→ **Required action**:
In the copy, keep every word of the data below and none of its pictures.

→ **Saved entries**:
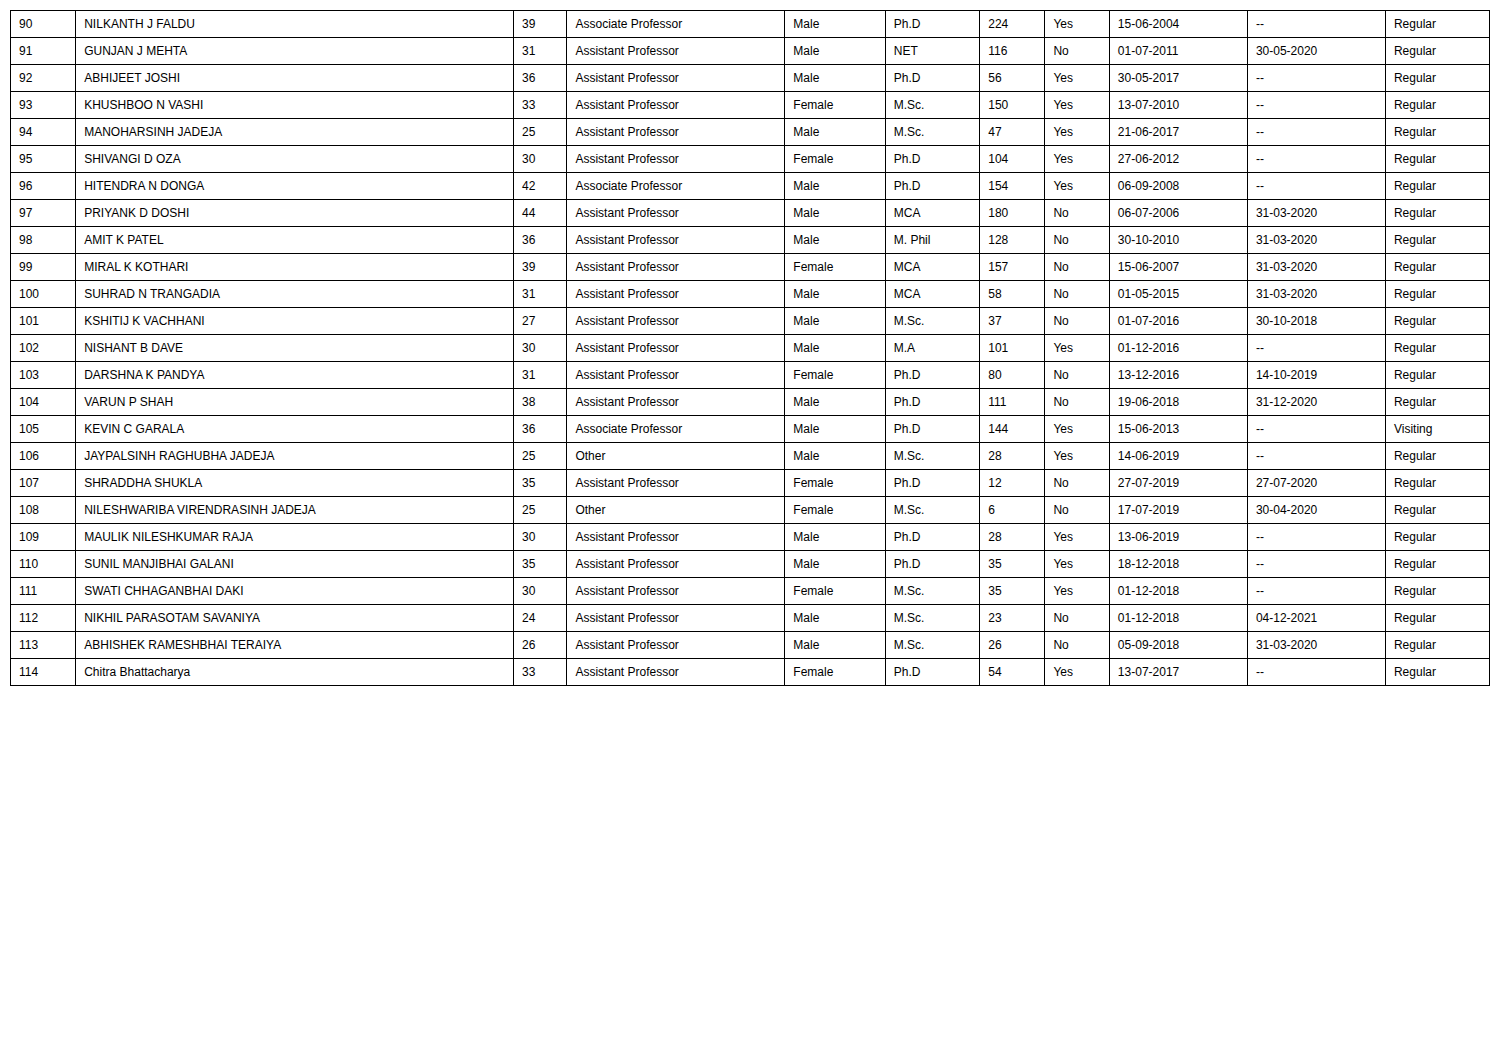| 90 | NILKANTH J FALDU | 39 | Associate Professor | Male | Ph.D | 224 | Yes | 15-06-2004 | -- | Regular |
| 91 | GUNJAN J MEHTA | 31 | Assistant Professor | Male | NET | 116 | No | 01-07-2011 | 30-05-2020 | Regular |
| 92 | ABHIJEET JOSHI | 36 | Assistant Professor | Male | Ph.D | 56 | Yes | 30-05-2017 | -- | Regular |
| 93 | KHUSHBOO N VASHI | 33 | Assistant Professor | Female | M.Sc. | 150 | Yes | 13-07-2010 | -- | Regular |
| 94 | MANOHARSINH JADEJA | 25 | Assistant Professor | Male | M.Sc. | 47 | Yes | 21-06-2017 | -- | Regular |
| 95 | SHIVANGI D OZA | 30 | Assistant Professor | Female | Ph.D | 104 | Yes | 27-06-2012 | -- | Regular |
| 96 | HITENDRA N DONGA | 42 | Associate Professor | Male | Ph.D | 154 | Yes | 06-09-2008 | -- | Regular |
| 97 | PRIYANK D DOSHI | 44 | Assistant Professor | Male | MCA | 180 | No | 06-07-2006 | 31-03-2020 | Regular |
| 98 | AMIT K PATEL | 36 | Assistant Professor | Male | M. Phil | 128 | No | 30-10-2010 | 31-03-2020 | Regular |
| 99 | MIRAL K KOTHARI | 39 | Assistant Professor | Female | MCA | 157 | No | 15-06-2007 | 31-03-2020 | Regular |
| 100 | SUHRAD N TRANGADIA | 31 | Assistant Professor | Male | MCA | 58 | No | 01-05-2015 | 31-03-2020 | Regular |
| 101 | KSHITIJ K VACHHANI | 27 | Assistant Professor | Male | M.Sc. | 37 | No | 01-07-2016 | 30-10-2018 | Regular |
| 102 | NISHANT B DAVE | 30 | Assistant Professor | Male | M.A | 101 | Yes | 01-12-2016 | -- | Regular |
| 103 | DARSHNA K PANDYA | 31 | Assistant Professor | Female | Ph.D | 80 | No | 13-12-2016 | 14-10-2019 | Regular |
| 104 | VARUN P SHAH | 38 | Assistant Professor | Male | Ph.D | 111 | No | 19-06-2018 | 31-12-2020 | Regular |
| 105 | KEVIN C GARALA | 36 | Associate Professor | Male | Ph.D | 144 | Yes | 15-06-2013 | -- | Visiting |
| 106 | JAYPALSINH RAGHUBHA JADEJA | 25 | Other | Male | M.Sc. | 28 | Yes | 14-06-2019 | -- | Regular |
| 107 | SHRADDHA SHUKLA | 35 | Assistant Professor | Female | Ph.D | 12 | No | 27-07-2019 | 27-07-2020 | Regular |
| 108 | NILESHWARIBA VIRENDRASINH JADEJA | 25 | Other | Female | M.Sc. | 6 | No | 17-07-2019 | 30-04-2020 | Regular |
| 109 | MAULIK NILESHKUMAR RAJA | 30 | Assistant Professor | Male | Ph.D | 28 | Yes | 13-06-2019 | -- | Regular |
| 110 | SUNIL MANJIBHAI GALANI | 35 | Assistant Professor | Male | Ph.D | 35 | Yes | 18-12-2018 | -- | Regular |
| 111 | SWATI CHHAGANBHAI DAKI | 30 | Assistant Professor | Female | M.Sc. | 35 | Yes | 01-12-2018 | -- | Regular |
| 112 | NIKHIL PARASOTAM SAVANIYA | 24 | Assistant Professor | Male | M.Sc. | 23 | No | 01-12-2018 | 04-12-2021 | Regular |
| 113 | ABHISHEK RAMESHBHAI TERAIYA | 26 | Assistant Professor | Male | M.Sc. | 26 | No | 05-09-2018 | 31-03-2020 | Regular |
| 114 | Chitra Bhattacharya | 33 | Assistant Professor | Female | Ph.D | 54 | Yes | 13-07-2017 | -- | Regular |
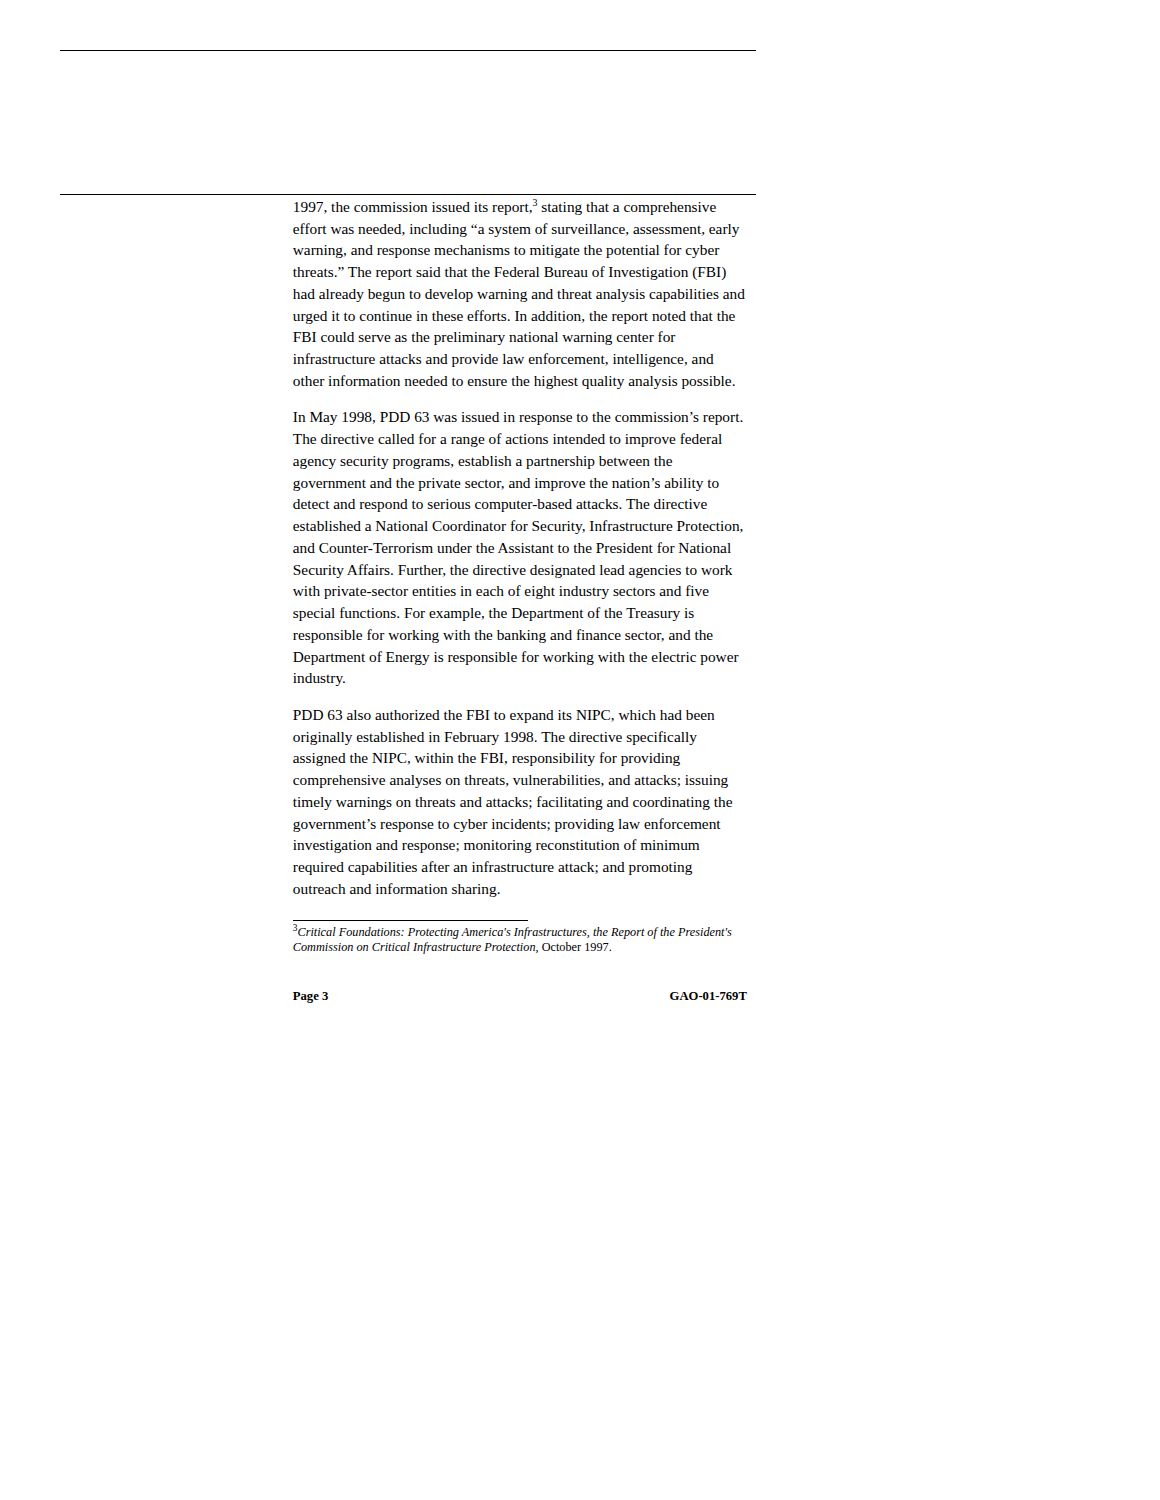1997, the commission issued its report,3 stating that a comprehensive effort was needed, including “a system of surveillance, assessment, early warning, and response mechanisms to mitigate the potential for cyber threats.” The report said that the Federal Bureau of Investigation (FBI) had already begun to develop warning and threat analysis capabilities and urged it to continue in these efforts. In addition, the report noted that the FBI could serve as the preliminary national warning center for infrastructure attacks and provide law enforcement, intelligence, and other information needed to ensure the highest quality analysis possible.
In May 1998, PDD 63 was issued in response to the commission’s report. The directive called for a range of actions intended to improve federal agency security programs, establish a partnership between the government and the private sector, and improve the nation’s ability to detect and respond to serious computer-based attacks. The directive established a National Coordinator for Security, Infrastructure Protection, and Counter-Terrorism under the Assistant to the President for National Security Affairs. Further, the directive designated lead agencies to work with private-sector entities in each of eight industry sectors and five special functions. For example, the Department of the Treasury is responsible for working with the banking and finance sector, and the Department of Energy is responsible for working with the electric power industry.
PDD 63 also authorized the FBI to expand its NIPC, which had been originally established in February 1998. The directive specifically assigned the NIPC, within the FBI, responsibility for providing comprehensive analyses on threats, vulnerabilities, and attacks; issuing timely warnings on threats and attacks; facilitating and coordinating the government’s response to cyber incidents; providing law enforcement investigation and response; monitoring reconstitution of minimum required capabilities after an infrastructure attack; and promoting outreach and information sharing.
3 Critical Foundations: Protecting America's Infrastructures, the Report of the President's Commission on Critical Infrastructure Protection, October 1997.
Page 3 GAO-01-769T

→ **Task answer**:
| 90 | NILKANTH J FALDU | 39 | Associate Professor | Male | Ph.D | 224 | Yes | 15-06-2004 | -- | Regular |
| 91 | GUNJAN J MEHTA | 31 | Assistant Professor | Male | NET | 116 | No | 01-07-2011 | 30-05-2020 | Regular |
| 92 | ABHIJEET JOSHI | 36 | Assistant Professor | Male | Ph.D | 56 | Yes | 30-05-2017 | -- | Regular |
| 93 | KHUSHBOO N VASHI | 33 | Assistant Professor | Female | M.Sc. | 150 | Yes | 13-07-2010 | -- | Regular |
| 94 | MANOHARSINH JADEJA | 25 | Assistant Professor | Male | M.Sc. | 47 | Yes | 21-06-2017 | -- | Regular |
| 95 | SHIVANGI D OZA | 30 | Assistant Professor | Female | Ph.D | 104 | Yes | 27-06-2012 | -- | Regular |
| 96 | HITENDRA N DONGA | 42 | Associate Professor | Male | Ph.D | 154 | Yes | 06-09-2008 | -- | Regular |
| 97 | PRIYANK D DOSHI | 44 | Assistant Professor | Male | MCA | 180 | No | 06-07-2006 | 31-03-2020 | Regular |
| 98 | AMIT K PATEL | 36 | Assistant Professor | Male | M. Phil | 128 | No | 30-10-2010 | 31-03-2020 | Regular |
| 99 | MIRAL K KOTHARI | 39 | Assistant Professor | Female | MCA | 157 | No | 15-06-2007 | 31-03-2020 | Regular |
| 100 | SUHRAD N TRANGADIA | 31 | Assistant Professor | Male | MCA | 58 | No | 01-05-2015 | 31-03-2020 | Regular |
| 101 | KSHITIJ K VACHHANI | 27 | Assistant Professor | Male | M.Sc. | 37 | No | 01-07-2016 | 30-10-2018 | Regular |
| 102 | NISHANT B DAVE | 30 | Assistant Professor | Male | M.A | 101 | Yes | 01-12-2016 | -- | Regular |
| 103 | DARSHNA K PANDYA | 31 | Assistant Professor | Female | Ph.D | 80 | No | 13-12-2016 | 14-10-2019 | Regular |
| 104 | VARUN P SHAH | 38 | Assistant Professor | Male | Ph.D | 111 | No | 19-06-2018 | 31-12-2020 | Regular |
| 105 | KEVIN C GARALA | 36 | Associate Professor | Male | Ph.D | 144 | Yes | 15-06-2013 | -- | Visiting |
| 106 | JAYPALSINH RAGHUBHA JADEJA | 25 | Other | Male | M.Sc. | 28 | Yes | 14-06-2019 | -- | Regular |
| 107 | SHRADDHA SHUKLA | 35 | Assistant Professor | Female | Ph.D | 12 | No | 27-07-2019 | 27-07-2020 | Regular |
| 108 | NILESHWARIBA VIRENDRASINH JADEJA | 25 | Other | Female | M.Sc. | 6 | No | 17-07-2019 | 30-04-2020 | Regular |
| 109 | MAULIK NILESHKUMAR RAJA | 30 | Assistant Professor | Male | Ph.D | 28 | Yes | 13-06-2019 | -- | Regular |
| 110 | SUNIL MANJIBHAI GALANI | 35 | Assistant Professor | Male | Ph.D | 35 | Yes | 18-12-2018 | -- | Regular |
| 111 | SWATI CHHAGANBHAI DAKI | 30 | Assistant Professor | Female | M.Sc. | 35 | Yes | 01-12-2018 | -- | Regular |
| 112 | NIKHIL PARASOTAM SAVANIYA | 24 | Assistant Professor | Male | M.Sc. | 23 | No | 01-12-2018 | 04-12-2021 | Regular |
| 113 | ABHISHEK RAMESHBHAI TERAIYA | 26 | Assistant Professor | Male | M.Sc. | 26 | No | 05-09-2018 | 31-03-2020 | Regular |
| 114 | Chitra Bhattacharya | 33 | Assistant Professor | Female | Ph.D | 54 | Yes | 13-07-2017 | -- | Regular |
1997, the commission issued its report,3 stating that a comprehensive effort was needed, including “a system of surveillance, assessment, early warning, and response mechanisms to mitigate the potential for cyber threats.” The report said that the Federal Bureau of Investigation (FBI) had already begun to develop warning and threat analysis capabilities and urged it to continue in these efforts. In addition, the report noted that the FBI could serve as the preliminary national warning center for infrastructure attacks and provide law enforcement, intelligence, and other information needed to ensure the highest quality analysis possible.
In May 1998, PDD 63 was issued in response to the commission’s report. The directive called for a range of actions intended to improve federal agency security programs, establish a partnership between the government and the private sector, and improve the nation’s ability to detect and respond to serious computer-based attacks. The directive established a National Coordinator for Security, Infrastructure Protection, and Counter-Terrorism under the Assistant to the President for National Security Affairs. Further, the directive designated lead agencies to work with private-sector entities in each of eight industry sectors and five special functions. For example, the Department of the Treasury is responsible for working with the banking and finance sector, and the Department of Energy is responsible for working with the electric power industry.
PDD 63 also authorized the FBI to expand its NIPC, which had been originally established in February 1998. The directive specifically assigned the NIPC, within the FBI, responsibility for providing comprehensive analyses on threats, vulnerabilities, and attacks; issuing timely warnings on threats and attacks; facilitating and coordinating the government’s response to cyber incidents; providing law enforcement investigation and response; monitoring reconstitution of minimum required capabilities after an infrastructure attack; and promoting outreach and information sharing.
3 Critical Foundations: Protecting America's Infrastructures, the Report of the President's Commission on Critical Infrastructure Protection, October 1997.
Page 3 GAO-01-769T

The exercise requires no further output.